--- Material provided ---
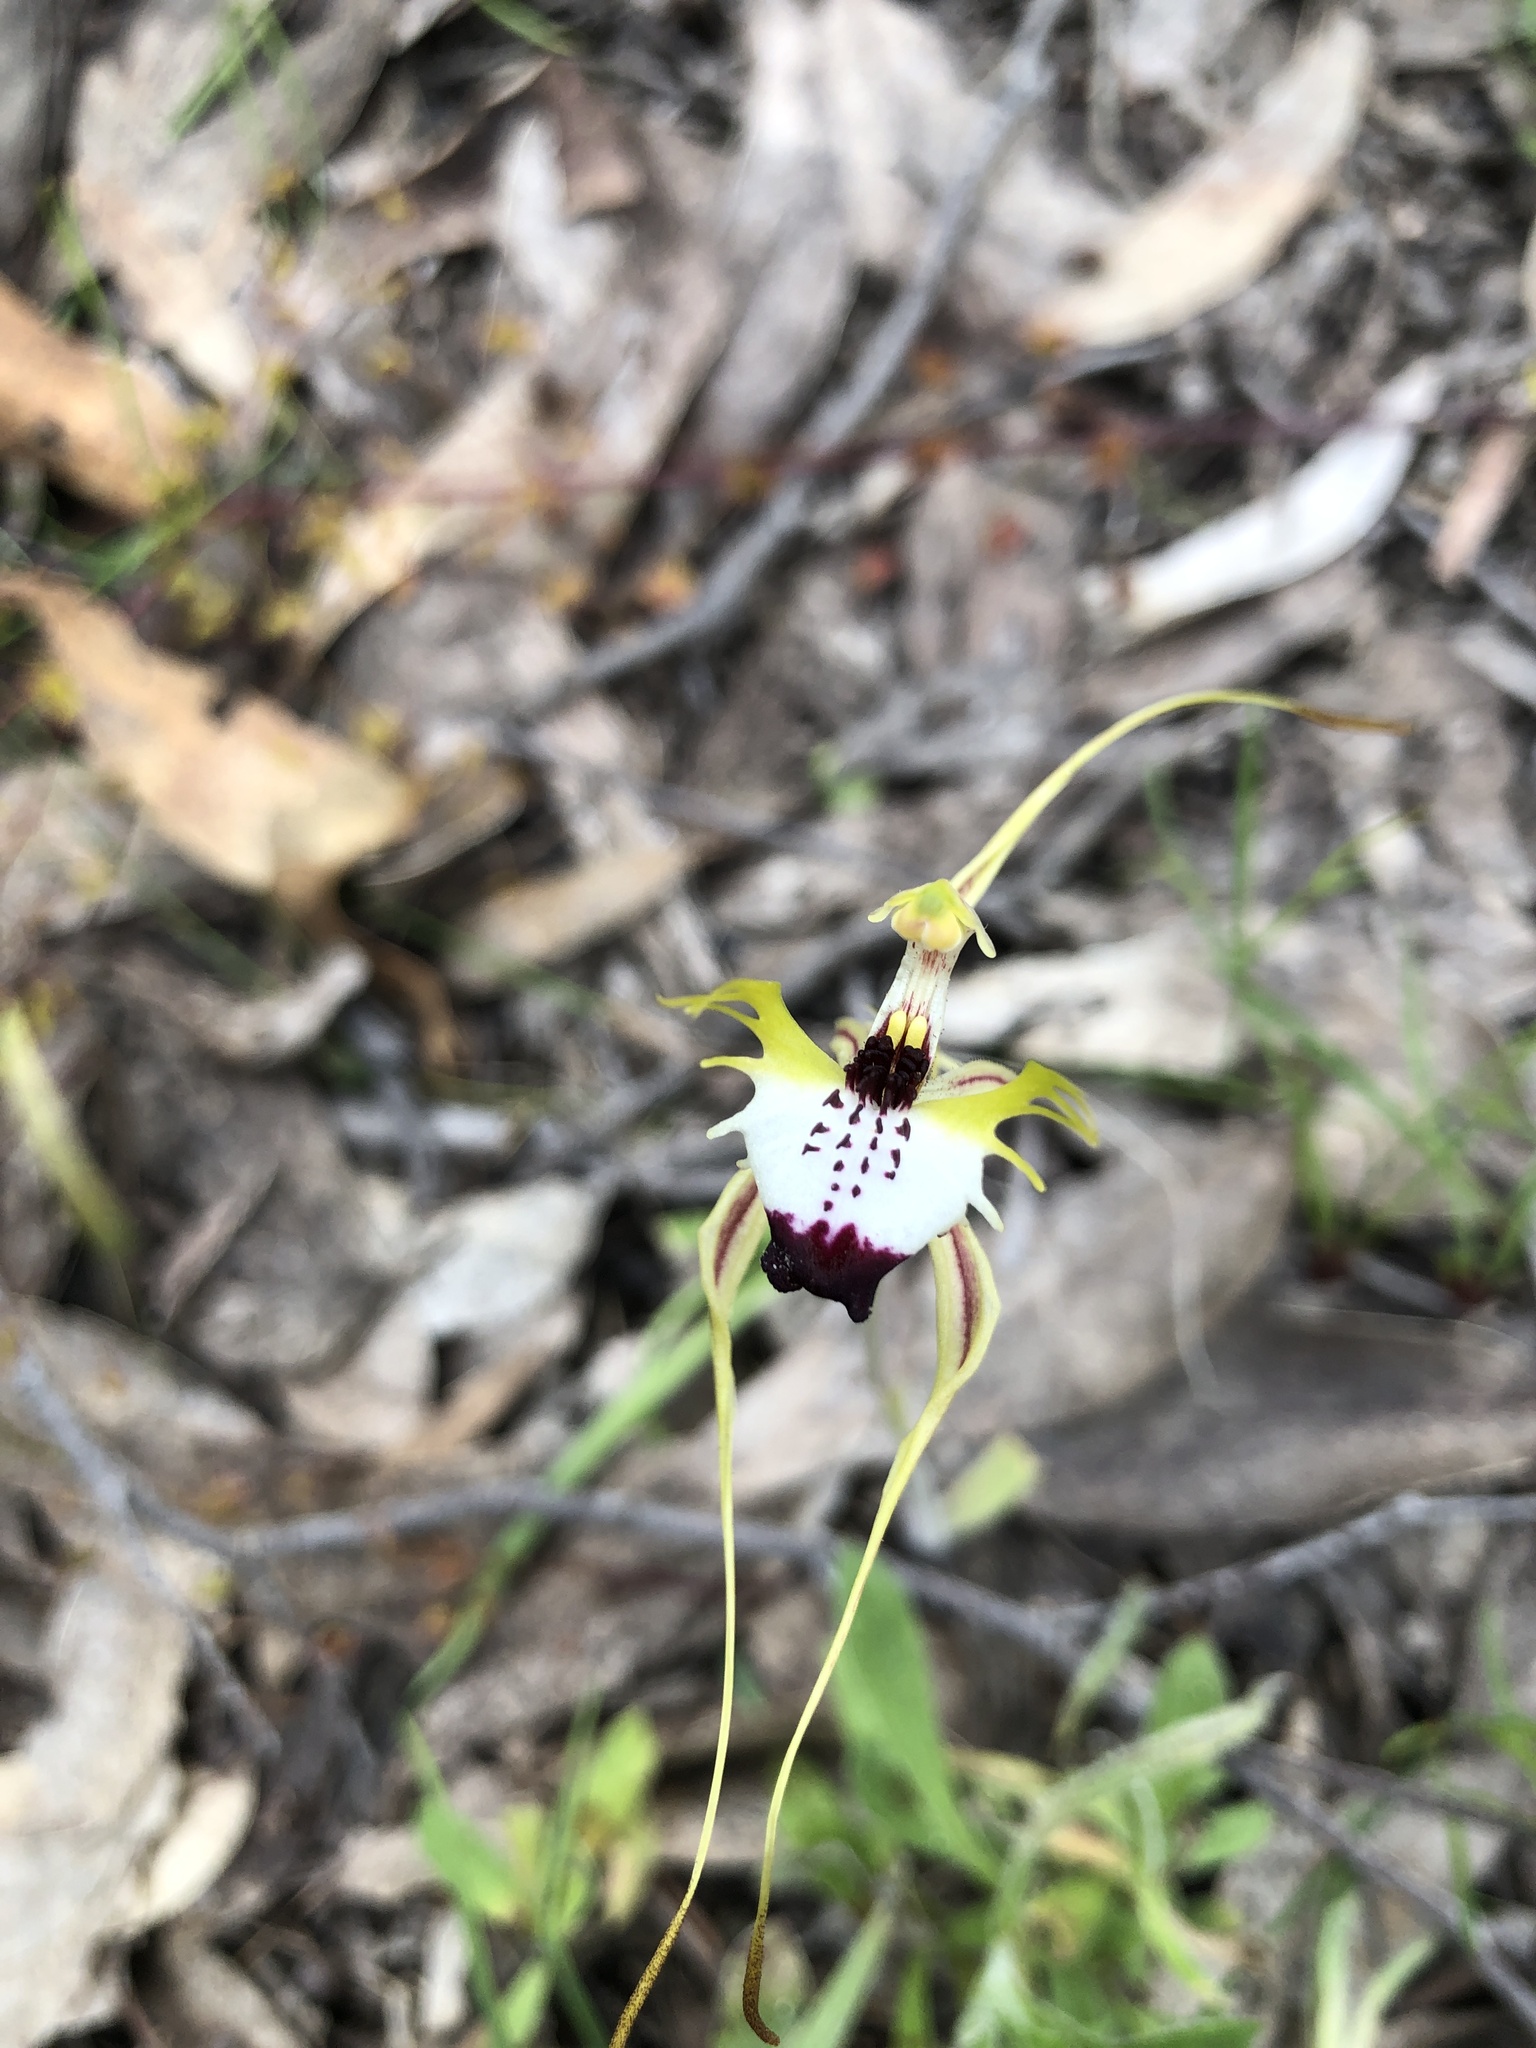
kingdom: Plantae
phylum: Tracheophyta
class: Liliopsida
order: Asparagales
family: Orchidaceae
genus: Caladenia
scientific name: Caladenia tentaculata
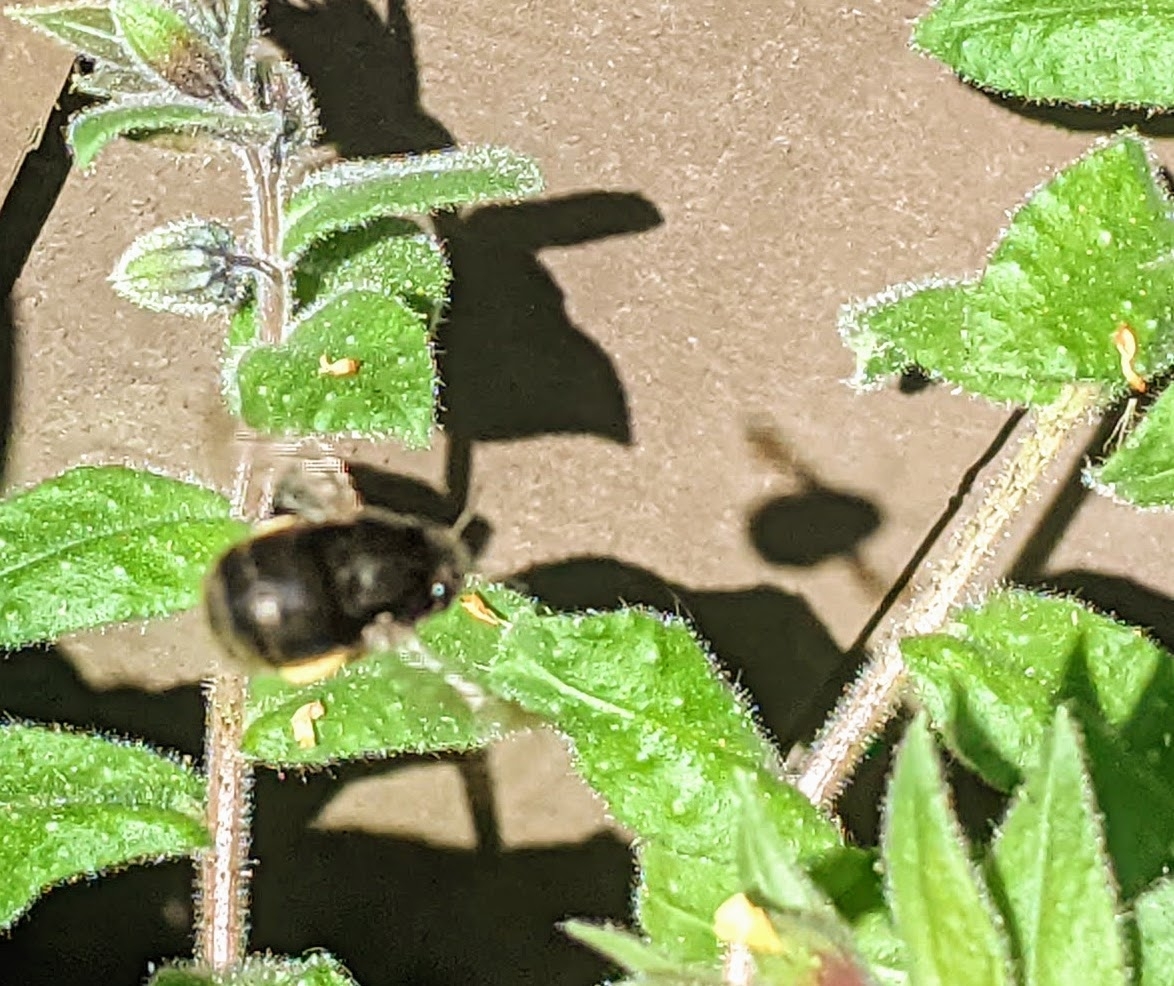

--- Problem description ---
Convert the lines of all the items into a JSON list of strings with one string per line, skipping any blank lines and leaving out the pictures.

--- Task output ---
[
  "kingdom: Plantae",
  "phylum: Tracheophyta",
  "class: Liliopsida",
  "order: Asparagales",
  "family: Orchidaceae",
  "genus: Caladenia",
  "scientific name: Caladenia tentaculata"
]